» Document text:
* BEGIN *
The Artura's throttle response is something special and will help even the most lead-footed of drivers get the most out of the chassis. The new engine revs out to 8,500 rpm and is full of character and immediate raw power when called upon, but it, predictably, doesn't spit fire and brimstone at the top end. It's relentless yet predictable power that suits the rest of the car to a tee and can be adjusted to suit the driver, setting, or mood. In sport mode, it surges and flows with your right foot, accompanied by pops and bangs, and in race mode comes a freneticism and a sense of urgency.
Sport mode for the chassis firms up the suspension and sharpens the Artura even more, making it hard to unsettle, transitioning from corner to corner. The grip is constant from the specially developed tires, and when that grip starts to break when poked, it's a consistent loosening of the rear end unless you oafishly jab at the throttle. You don't need to swing the rear around wildly like a grinning YouTube wheel jockey to exploit and enjoy the overall balance of the car, though. All you have to do is drive.
Smooth is fast, and fast is smooth is the old saying, and that's how the Artura encourages you to drive on the road. On the track, it's the same. Just more so. The tires might not be as wide as other supercars out of the factory, but there's no lack of grip from the Pirelli P Zero Corsas with Cyber Tyre technology.
On the edge of the adhesion, the McLaren can be finessed on the throttle in a way this reviewer hasn't experienced before. And that's in sport mode for the powertrain. Switch to track mode, and all the nannies come off, and the Artura shows a whole new side to its personality - it wants the back to rotate and outright attack corners. If you want to look like a hero and light up the tires going sideways, the Artura will let you. But if you just want to go fast, the mixture of agility, grip, and feedback from the chassis and steering is excellent.
The brakes also show their mettle and remain progressive and consistent lap after lap of the small and intense Las Vegas Motor Speedway infield track. We get the feeling even a professional driver might not lay down the fastest lap against Artura rivals like the massively overpowered Ferrari 296 GTB, but the times will be as fast as they are consistent.
* END *
» Information supplied:
* BEGIN *
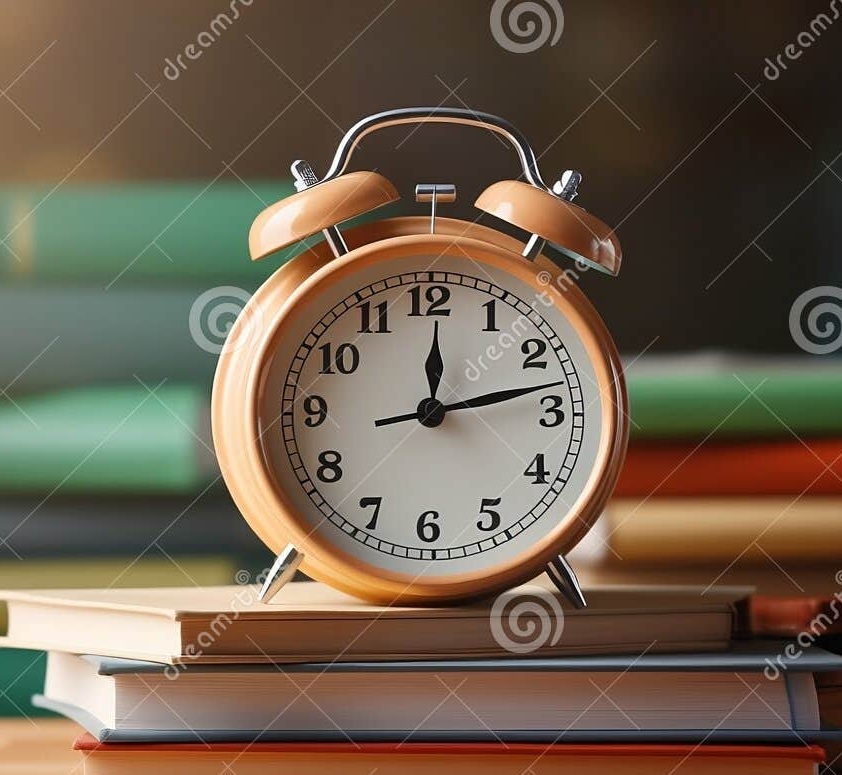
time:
* END *
» To do: Write out the McLaren Artura review above in full, word for word.

» Finished task:
The Artura's throttle response is something special and will help even the most lead-footed of drivers get the most out of the chassis. The new engine revs out to 8,500 rpm and is full of character and immediate raw power when called upon, but it, predictably, doesn't spit fire and brimstone at the top end. It's relentless yet predictable power that suits the rest of the car to a tee and can be adjusted to suit the driver, setting, or mood. In sport mode, it surges and flows with your right foot, accompanied by pops and bangs, and in race mode comes a freneticism and a sense of urgency.
Sport mode for the chassis firms up the suspension and sharpens the Artura even more, making it hard to unsettle, transitioning from corner to corner. The grip is constant from the specially developed tires, and when that grip starts to break when poked, it's a consistent loosening of the rear end unless you oafishly jab at the throttle. You don't need to swing the rear around wildly like a grinning YouTube wheel jockey to exploit and enjoy the overall balance of the car, though. All you have to do is drive.
Smooth is fast, and fast is smooth is the old saying, and that's how the Artura encourages you to drive on the road. On the track, it's the same. Just more so. The tires might not be as wide as other supercars out of the factory, but there's no lack of grip from the Pirelli P Zero Corsas with Cyber Tyre technology.
On the edge of the adhesion, the McLaren can be finessed on the throttle in a way this reviewer hasn't experienced before. And that's in sport mode for the powertrain. Switch to track mode, and all the nannies come off, and the Artura shows a whole new side to its personality - it wants the back to rotate and outright attack corners. If you want to look like a hero and light up the tires going sideways, the Artura will let you. But if you just want to go fast, the mixture of agility, grip, and feedback from the chassis and steering is excellent.
The brakes also show their mettle and remain progressive and consistent lap after lap of the small and intense Las Vegas Motor Speedway infield track. We get the feeling even a professional driver might not lay down the fastest lap against Artura rivals like the massively overpowered Ferrari 296 GTB, but the times will be as fast as they are consistent.